Recession fears bludgeon global markets
Tokyo, October 16, 2008
A warning of tough times ahead by Fed Chairman Ben Bernanke sent global markets sharply lower, with Tokyo shares tumbling 10 per cent on Thursday, as investors brace for looming recession.
Shrugging-off recent optimism about massive government efforts to prop up the global financial system, investors fled from stocks, commodities and other risky assets to the relative safety of cash.
The biggest monthly decline in US retail sales in more than three years added to the gloom, with the price of oil falling to a new 13-month low below $73 on fears of a collapse in demand.
In Japan, a Reuters poll showed manufacturing business sentiment hit a six-year low in October, in yet another sign the world's second biggest economy teetering on the brink of recession.
"It is shocking to see how quickly the temporary relief - following recapitalization of banks by governments and other measures fizzled out," said Dariusz Kowalczyk, chief investment strategist at CFC Seymour in Hong Kong, in a morning note.
"Damage to the real economy has already been done and has been so extensive that at least a deep global recession will take place," he said.
Third quarter earnings reports that began trickling in, reflected the damage.
US bank JPMorgan Chase said its profit plunged 84 percent, while Wells Fargo & Co reported a 25 percent drop in earnings.
Asian stocks outside of Japan dropped 6 percent after Wall Street suffered its worst one-day percentage declines since the stock market crash of 1987. The Dow Jones industrial average ended down 7.87 percent, and the S&P 500 index lost 9 percent.
"Last week people were panicking over the financial system, nobody really knew what would happen.
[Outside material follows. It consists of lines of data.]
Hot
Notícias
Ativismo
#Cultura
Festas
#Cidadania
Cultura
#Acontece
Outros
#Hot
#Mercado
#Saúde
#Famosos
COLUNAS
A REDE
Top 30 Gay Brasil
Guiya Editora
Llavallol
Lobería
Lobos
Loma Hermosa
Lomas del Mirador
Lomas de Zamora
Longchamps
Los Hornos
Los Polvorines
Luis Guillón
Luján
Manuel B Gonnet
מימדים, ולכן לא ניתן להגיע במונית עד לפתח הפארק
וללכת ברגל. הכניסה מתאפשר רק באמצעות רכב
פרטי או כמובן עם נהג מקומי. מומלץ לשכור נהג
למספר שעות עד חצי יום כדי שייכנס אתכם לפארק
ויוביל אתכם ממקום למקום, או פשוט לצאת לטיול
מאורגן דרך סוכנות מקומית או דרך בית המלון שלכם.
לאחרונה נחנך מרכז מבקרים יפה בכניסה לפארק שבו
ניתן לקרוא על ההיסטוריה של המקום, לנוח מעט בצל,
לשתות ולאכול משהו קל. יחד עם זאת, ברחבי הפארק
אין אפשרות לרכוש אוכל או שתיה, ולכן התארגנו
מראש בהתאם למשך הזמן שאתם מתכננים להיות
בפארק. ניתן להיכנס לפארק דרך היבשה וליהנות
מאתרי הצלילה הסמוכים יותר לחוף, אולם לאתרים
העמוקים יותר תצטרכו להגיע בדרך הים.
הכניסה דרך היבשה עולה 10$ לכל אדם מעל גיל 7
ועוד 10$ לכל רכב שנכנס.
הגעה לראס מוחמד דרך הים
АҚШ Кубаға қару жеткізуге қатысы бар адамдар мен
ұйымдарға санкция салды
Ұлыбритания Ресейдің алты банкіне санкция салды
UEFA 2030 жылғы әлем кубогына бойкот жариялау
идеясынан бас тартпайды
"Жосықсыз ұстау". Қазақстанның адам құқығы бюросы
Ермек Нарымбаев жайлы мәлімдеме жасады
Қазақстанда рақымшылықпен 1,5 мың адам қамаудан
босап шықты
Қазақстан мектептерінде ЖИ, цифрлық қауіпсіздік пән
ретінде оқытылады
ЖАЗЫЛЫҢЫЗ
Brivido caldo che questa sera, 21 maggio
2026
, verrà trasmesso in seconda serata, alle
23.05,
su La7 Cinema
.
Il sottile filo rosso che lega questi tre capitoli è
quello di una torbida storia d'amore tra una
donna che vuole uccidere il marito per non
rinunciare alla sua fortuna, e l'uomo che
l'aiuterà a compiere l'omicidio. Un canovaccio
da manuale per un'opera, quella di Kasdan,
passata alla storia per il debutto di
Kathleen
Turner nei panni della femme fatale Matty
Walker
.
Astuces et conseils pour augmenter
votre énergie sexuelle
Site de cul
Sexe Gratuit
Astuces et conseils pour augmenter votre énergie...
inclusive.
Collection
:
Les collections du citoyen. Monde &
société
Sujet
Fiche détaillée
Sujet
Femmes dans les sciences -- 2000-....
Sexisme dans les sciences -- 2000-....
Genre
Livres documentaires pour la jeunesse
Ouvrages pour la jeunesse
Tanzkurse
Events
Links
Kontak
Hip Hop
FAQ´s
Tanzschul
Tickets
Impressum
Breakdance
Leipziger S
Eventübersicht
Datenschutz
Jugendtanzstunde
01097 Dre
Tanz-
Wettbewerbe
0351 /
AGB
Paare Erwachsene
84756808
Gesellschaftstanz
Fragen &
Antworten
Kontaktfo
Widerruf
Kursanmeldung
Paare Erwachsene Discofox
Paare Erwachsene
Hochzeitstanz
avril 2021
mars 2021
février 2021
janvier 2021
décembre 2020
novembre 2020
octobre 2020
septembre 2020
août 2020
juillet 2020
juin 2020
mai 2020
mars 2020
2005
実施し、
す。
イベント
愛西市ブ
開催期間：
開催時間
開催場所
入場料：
But now it's the real economy," said Takashi Ushio, head of investment strategy at Marusan Securities in Tokyo.
Bernanke warned that credit market turmoil posed a "significant threat" to an already weak economy. "By restricting flows of credit to households, businesses, and state and local governments, the turmoil in financial markets and the funding pressures on financial firms pose a significant threat to economic growth," Bernanke said.
Suggesting US Federal Reserve's openness to further interest-rate cuts, Bernanke said concerns about inflation were diminishing. He said it would take time to restore normal flows of credit.
The US Securities and Exchange Commission, which has clamped down on short-selling in response to violent swings in the market, late on Wednesday said big investors will be required to disclose their short positions under a new interim rule.
France, Germany and Britain called for leaders of the Group of Eight major industrialised countries to gather next month with the heads of emerging economies to consider a radical overhaul of the world's 60-year-old financial architecture.
The White House said G8 leaders were expected to meet this year on the worst financial crisis since the 1930s Great Depression.
Governments around the world have pledged $3.2 trillion in emergency measures -- roughly an equivalent to the economic output of Germany or China -- including taking stakes in banks to help them stabilise, rallying world markets on Monday and Tuesday.
But optimism quickly gave way to fears that government intervention would not save major economies from recession.
Fed Vice Chairman Donald Kohn said latest readings on the US economy have become more downbeat and the impact of a recent emergency interest rate cut had been "overwhelmed" by escalating mistrust among financial institutions unwilling to lend to one another.
The US housing market has yet to hit bottom, and inventories of unsold homes are likely to remain high, Kohn said. It was probable the economy would remain "subpar" well into next year, gradually improving in late 2009 and 2010, he said.